» Tasks to complete:
1 - Extract the passage of the rally report below from "Final word should" up to and including "in the series.", word for word.
2 - Pick up the rally report below where it ends and write what comes next.

» Page:
########################################
Alen however drove with all his usual style and determination. He is rather more open with his emotional involvement in the sport than most of his countrymen, though they are obviously no less committed. Typical of his driving was the result of an incident in Hafren when despite a rear wheel puncture three and a half miles from the finish of the afternoon's test, he still posted a time only one second slower than Russell. The spectating was indeed a sight to behold! This encouraging result for Fiat must have disturbed the papers on the desks at Boreham airfield, for the OlioFiat entry for Markku was by no means a sparkling crisp new motorcar, but an ex-Simo Lampinen 1000 Lakes and Quebec veteran - a machine fitted with none of the latest 'go faster' Italian equipment like a dry sump kit or redesigned fuel injection throttle slides etc. Fitted with an obviously very tired power unit, and scarcely touched since its outing in Canada (although having been returned to Turin) Markku proved the Fiat highly competitive on the smooth, fast stages of Hafren, Dovey and Myherin. Perhaps the 131s will not be so quick in other (rougher) parts of the country, but Ford will obviously have a major task on their hands to keep Alen out of the first four RAC places-his stage times were a model of consistency and the car ran with clockwork reliability.

Final word should be reserved for the Castrol/Autosport championship, and the organising club themselves. Until the two final stages of the day, when Faulkner's clutch trouble deteriorated rapidly, Nigel Rockey and Paul had been engaged in a private battle that has been very much a feature of this year's championship. The series irrevocably belongs to Nigel now, and it is with some sense of relief that both crews can prepare for the RAC without having to resort to the Wyedean Stages in the interim to resolve their differences. Paul has had to settle for second in the championship (for the second time in four years) and the Simpson brothers will have to work hard in the Dean if they are to regain their third place (and ensure a Goodyear 1-2-3) in the series.
########################################
» Image-based question entries:
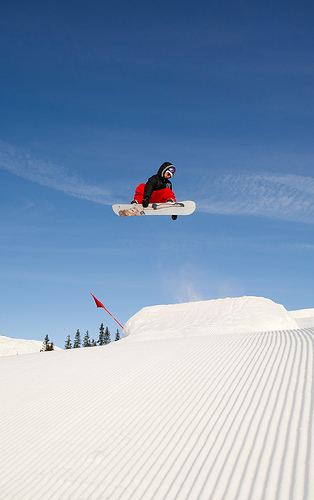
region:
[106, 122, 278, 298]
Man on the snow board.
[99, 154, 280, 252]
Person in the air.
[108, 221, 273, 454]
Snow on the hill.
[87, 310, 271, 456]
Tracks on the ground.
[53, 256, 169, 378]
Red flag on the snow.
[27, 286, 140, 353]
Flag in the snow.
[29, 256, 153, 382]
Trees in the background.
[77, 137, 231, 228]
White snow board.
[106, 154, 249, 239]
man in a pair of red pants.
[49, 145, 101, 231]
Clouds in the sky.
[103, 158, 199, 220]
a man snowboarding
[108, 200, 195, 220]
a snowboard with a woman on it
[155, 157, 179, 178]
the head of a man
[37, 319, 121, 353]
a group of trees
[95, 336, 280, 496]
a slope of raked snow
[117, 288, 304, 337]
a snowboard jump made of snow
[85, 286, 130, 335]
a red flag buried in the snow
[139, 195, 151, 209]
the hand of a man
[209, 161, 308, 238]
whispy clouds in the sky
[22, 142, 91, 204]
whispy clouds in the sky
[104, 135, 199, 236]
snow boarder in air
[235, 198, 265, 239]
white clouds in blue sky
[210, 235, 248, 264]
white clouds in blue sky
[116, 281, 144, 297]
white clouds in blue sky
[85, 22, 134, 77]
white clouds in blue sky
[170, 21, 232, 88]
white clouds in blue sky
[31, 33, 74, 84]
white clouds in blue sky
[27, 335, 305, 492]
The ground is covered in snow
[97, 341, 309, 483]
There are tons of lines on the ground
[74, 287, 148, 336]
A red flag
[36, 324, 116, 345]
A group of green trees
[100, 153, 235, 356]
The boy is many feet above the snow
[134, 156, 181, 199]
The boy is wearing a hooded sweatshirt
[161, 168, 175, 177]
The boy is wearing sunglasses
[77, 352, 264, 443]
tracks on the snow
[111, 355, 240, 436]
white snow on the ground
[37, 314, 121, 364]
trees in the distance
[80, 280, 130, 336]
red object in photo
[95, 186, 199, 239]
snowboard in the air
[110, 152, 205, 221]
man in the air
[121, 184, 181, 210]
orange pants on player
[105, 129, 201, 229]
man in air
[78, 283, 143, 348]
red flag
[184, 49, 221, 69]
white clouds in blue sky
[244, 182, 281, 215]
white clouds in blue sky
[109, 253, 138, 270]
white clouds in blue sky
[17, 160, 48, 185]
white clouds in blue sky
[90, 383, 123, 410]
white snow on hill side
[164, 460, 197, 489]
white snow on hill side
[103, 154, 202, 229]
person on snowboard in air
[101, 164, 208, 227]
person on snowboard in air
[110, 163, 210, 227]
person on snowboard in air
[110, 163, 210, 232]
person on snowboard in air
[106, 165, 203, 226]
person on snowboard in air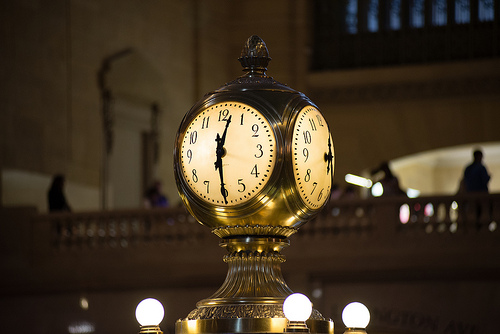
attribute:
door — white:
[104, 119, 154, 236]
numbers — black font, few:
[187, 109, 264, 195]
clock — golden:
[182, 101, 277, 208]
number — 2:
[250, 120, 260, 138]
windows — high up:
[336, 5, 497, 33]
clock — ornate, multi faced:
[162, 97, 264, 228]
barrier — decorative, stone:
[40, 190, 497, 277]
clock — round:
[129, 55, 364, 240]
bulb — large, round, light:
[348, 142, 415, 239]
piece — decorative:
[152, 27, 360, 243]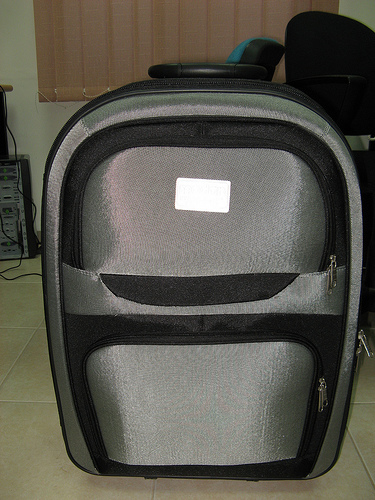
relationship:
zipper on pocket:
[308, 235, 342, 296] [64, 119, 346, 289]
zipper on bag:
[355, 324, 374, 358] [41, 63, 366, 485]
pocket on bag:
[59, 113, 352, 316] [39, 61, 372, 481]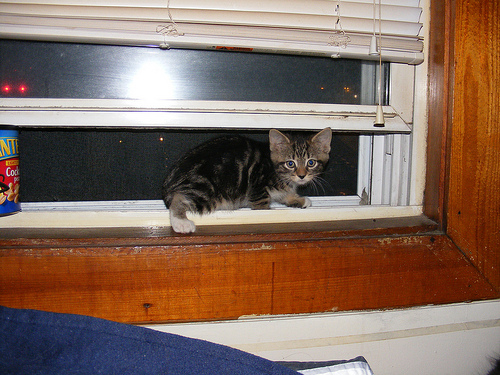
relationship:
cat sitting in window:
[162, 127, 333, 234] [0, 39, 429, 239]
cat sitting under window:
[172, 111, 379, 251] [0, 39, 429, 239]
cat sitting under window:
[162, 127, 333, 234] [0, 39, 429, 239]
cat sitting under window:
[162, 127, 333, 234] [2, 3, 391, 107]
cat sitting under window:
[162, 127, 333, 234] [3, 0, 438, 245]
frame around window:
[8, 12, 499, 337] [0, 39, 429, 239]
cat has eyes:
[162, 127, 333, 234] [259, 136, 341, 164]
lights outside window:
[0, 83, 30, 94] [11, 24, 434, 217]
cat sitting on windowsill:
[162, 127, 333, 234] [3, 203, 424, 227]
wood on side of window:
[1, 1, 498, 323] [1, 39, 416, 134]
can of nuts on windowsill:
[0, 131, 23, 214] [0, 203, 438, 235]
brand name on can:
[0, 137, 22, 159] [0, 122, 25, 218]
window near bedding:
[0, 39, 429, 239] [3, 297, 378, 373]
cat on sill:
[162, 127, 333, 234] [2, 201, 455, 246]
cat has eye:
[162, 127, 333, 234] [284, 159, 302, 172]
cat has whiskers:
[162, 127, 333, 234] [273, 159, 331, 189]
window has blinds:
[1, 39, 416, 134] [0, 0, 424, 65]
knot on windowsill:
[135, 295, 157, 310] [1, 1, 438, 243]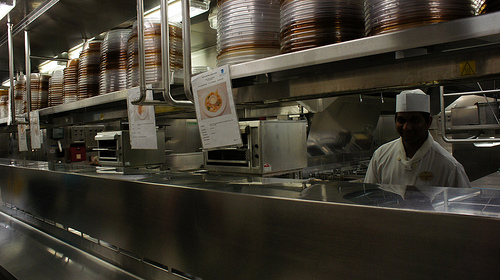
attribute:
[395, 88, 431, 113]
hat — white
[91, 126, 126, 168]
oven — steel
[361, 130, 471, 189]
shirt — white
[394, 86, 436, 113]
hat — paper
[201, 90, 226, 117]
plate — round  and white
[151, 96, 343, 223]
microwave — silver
########################################
» Answers for the exercise:
1 -
Final word should be reserved for the Castrol/Autosport championship, and the organising club themselves. Until the two final stages of the day, when Faulkner's clutch trouble deteriorated rapidly, Nigel Rockey and Paul had been engaged in a private battle that has been very much a feature of this year's championship. The series irrevocably belongs to Nigel now, and it is with some sense of relief that both crews can prepare for the RAC without having to resort to the Wyedean Stages in the interim to resolve their differences. Paul has had to settle for second in the championship (for the second time in four years) and the Simpson brothers will have to work hard in the Dean if they are to regain their third place (and ensure a Goodyear 1-2-3) in the series.

2 -
Car 23

"Mikkola in his element on Pantperthog. A masterly drive was once again cut short - this time by a puncture."

It would probably be true to say that Wolverhampton and South Staffs CC have achieved a large portion of their aims with the Castro] '77. Their rally (along with the Cheltenham Festival and the Jim Clark to a greater or lesser extent) is the definitive national event in this country. Once more it was organised with level-headed decisiveness by principal officials, and this year was promoted (as well as supported) with energy and enthusiasm by Castrol. The results were mass satisfaction and mutual enjoyment. The club's members enjoy both rallying and socialising; the combination ensures a most hospitable and convivial weekend.

This rally leaves a memory which lingers into the deepening months of winter; the soda syphon fight of last year (although this writer hastens to add that he was not present!) proved even bigger and better than before . . . perhaps because it had an added variation-buckets! And someone somewhere has not only been able to control the whims of the weather in three successive years, but with typical panache the prize giving on the pier at Aberystwyth was even arranged to coincide with high tide. Archimedes certainly knew one or two things about suspended animation and it is typical that the club should salute his principles with such forethought! (Despite a vast influx of guests on Saturday night, the ageing and rather decrepid pier is still standing firm . . . perhaps the support of the sea really did help!)

It is one thing when a young Finn with a name like Vatanen and a competition experience of scarcely 200kms is deposited in the midst of the best on a rally like the Castrol '77; quite another when he is caught red-handed driving up one of the stages on the afternoon prior to the start! As pre-rally gossip, such stories don't come much better than this one, so it wasn't at all surprising that its proportions were `adjusted' and distorted almost immediately. The incident itself was given added notoriety by the fact that the Vatanen heritage still remains a sensitive area as far as most British competitors are concerned. That residual feeling added to the fact that a drive in one of David Sutton's excellent RS1800s (yes, even a very tired one) is a prize to which even very few !Finns (let alone Englishmen!) are entitled, gave the story an added poignancy.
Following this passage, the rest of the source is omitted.